Alpha-melanocyte-stimulating hormone and related tripeptides: biochemistry, antiinflammatory and protective effects in vitro and in vivo
Brzoska T, et al. · Endocrine Reviews (2008) · 10.1210/er.2007-0027
Comprehensive review of alpha-MSH and its C-terminal tripeptide KPV, covering anti-inflammatory mechanisms, receptor interactions, and therapeutic potential across multiple organ systems.
Hyaluronic acid-functionalized polymeric nanoparticles for colonic delivery of the anti-inflammatory tripeptide KPV
Xiao B, et al. · Biomaterials (2015) · 10.1016/j.biomaterials.2015.01.017
Development of targeted nanoparticle delivery system for KPV showing enhanced colonic uptake and improved anti-inflammatory efficacy in colitis models.
The antimicrobial peptide alpha-MSH exerts anti-infective activity against intracellular S. aureus
Cutuli M, et al. · BMC Microbiology (2000) · 10.1186/1471-2180-8-24
Demonstrated antimicrobial activity of alpha-MSH and its fragments (including KPV) against Staphylococcus aureus, including effects on intracellular bacteria.
Protocols
Gut inflammation / oral protocol
Taken on an empty stomach. KPV is absorbed via the PepT1 transporter in intestinal epithelial cells, making oral administration viable for gut-targeted effects. Community protocols often use capsule or sublingual forms.
Systemic anti-inflammatory
Used for systemic anti-inflammatory effects beyond the gut. Inject subcutaneously in the abdominal area.
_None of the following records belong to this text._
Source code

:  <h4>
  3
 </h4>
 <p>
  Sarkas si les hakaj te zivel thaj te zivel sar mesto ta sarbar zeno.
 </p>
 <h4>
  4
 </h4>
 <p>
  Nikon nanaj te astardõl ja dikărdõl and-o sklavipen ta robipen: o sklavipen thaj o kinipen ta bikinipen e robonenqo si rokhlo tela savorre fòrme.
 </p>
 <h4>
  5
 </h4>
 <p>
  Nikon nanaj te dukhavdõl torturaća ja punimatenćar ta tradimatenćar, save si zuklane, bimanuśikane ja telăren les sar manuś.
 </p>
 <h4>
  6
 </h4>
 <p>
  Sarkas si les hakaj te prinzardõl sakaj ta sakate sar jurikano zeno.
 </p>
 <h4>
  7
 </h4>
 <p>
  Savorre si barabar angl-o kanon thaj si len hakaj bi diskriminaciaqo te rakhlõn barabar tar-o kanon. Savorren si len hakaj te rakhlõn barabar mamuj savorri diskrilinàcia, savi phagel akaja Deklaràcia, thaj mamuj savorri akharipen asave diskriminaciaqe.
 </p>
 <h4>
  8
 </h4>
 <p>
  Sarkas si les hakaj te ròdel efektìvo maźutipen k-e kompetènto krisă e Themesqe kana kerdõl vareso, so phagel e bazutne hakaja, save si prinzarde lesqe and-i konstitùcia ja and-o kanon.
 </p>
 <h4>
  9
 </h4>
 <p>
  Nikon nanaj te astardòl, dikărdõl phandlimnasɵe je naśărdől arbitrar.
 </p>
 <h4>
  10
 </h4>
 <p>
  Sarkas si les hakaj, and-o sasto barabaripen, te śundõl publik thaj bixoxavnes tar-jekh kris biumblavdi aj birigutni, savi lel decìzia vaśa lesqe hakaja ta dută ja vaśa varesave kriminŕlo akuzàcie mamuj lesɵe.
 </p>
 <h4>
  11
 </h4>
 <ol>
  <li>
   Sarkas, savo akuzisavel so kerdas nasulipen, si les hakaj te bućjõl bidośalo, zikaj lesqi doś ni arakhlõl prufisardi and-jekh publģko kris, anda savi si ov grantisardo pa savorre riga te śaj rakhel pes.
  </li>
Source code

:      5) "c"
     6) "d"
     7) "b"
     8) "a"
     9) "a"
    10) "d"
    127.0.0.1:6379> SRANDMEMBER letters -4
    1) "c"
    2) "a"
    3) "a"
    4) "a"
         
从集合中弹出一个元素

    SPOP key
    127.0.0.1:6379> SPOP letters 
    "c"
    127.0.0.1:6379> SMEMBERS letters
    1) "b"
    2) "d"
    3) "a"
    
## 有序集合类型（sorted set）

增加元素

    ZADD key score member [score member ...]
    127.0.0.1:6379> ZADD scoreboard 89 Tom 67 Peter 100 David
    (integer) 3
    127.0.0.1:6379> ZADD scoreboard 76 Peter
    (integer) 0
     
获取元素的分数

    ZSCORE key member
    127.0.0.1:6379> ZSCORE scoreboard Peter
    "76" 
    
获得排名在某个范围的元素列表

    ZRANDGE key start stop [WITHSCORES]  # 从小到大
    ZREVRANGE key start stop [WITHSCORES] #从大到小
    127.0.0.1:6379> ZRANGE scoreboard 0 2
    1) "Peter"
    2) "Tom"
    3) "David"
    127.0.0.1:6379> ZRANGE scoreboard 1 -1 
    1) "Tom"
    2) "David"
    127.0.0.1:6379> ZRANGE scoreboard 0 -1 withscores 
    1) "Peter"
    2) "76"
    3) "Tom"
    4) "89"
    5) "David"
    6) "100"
Given the short half-life of the tripeptide, daily dosing is common.
Topical (skin inflammation)
Used in community settings for localized skin inflammation. Not a standardized formulation — typically compounded from reconstituted peptide.
Side Effects & Safety
| Frequency | Effect |
|---|---|
| common | Injection site redness or irritation Mild and typically self-resolving within hours. |
| uncommon | Mild gastrointestinal discomfort Some users report mild nausea or stomach discomfort with oral dosing, particularly at higher doses. |
| uncommon | Fatigue Occasionally reported, possibly related to immune modulation. |
| rare | Headache Infrequently reported in community use. |
Contraindications
- —Pregnancy or breastfeeding (insufficient safety data)
- —Known allergy to alpha-MSH or related peptides
- —Active immunosuppressive therapy (potential for immune interaction)
- —Severe liver or kidney disease (peptide clearance may be affected)
Interactions
- —May interact with immunosuppressive medications by modulating inflammatory pathways
- —Theoretical interaction with NSAIDs and corticosteroids (additive anti-inflammatory effects)
- —May affect the absorption of other PepT1-transported drugs when taken orally
Reconstitution & Storage
Related Peptides
KPV is sometimes combined with BPC-157 for comprehensive gut healing — KPV targets NF-kB-mediated inflammation while BPC-157 promotes tissue repair and angiogenesis. The combination of anti-inflammatory and tissue-repair mechanisms addresses gut pathology from multiple angles.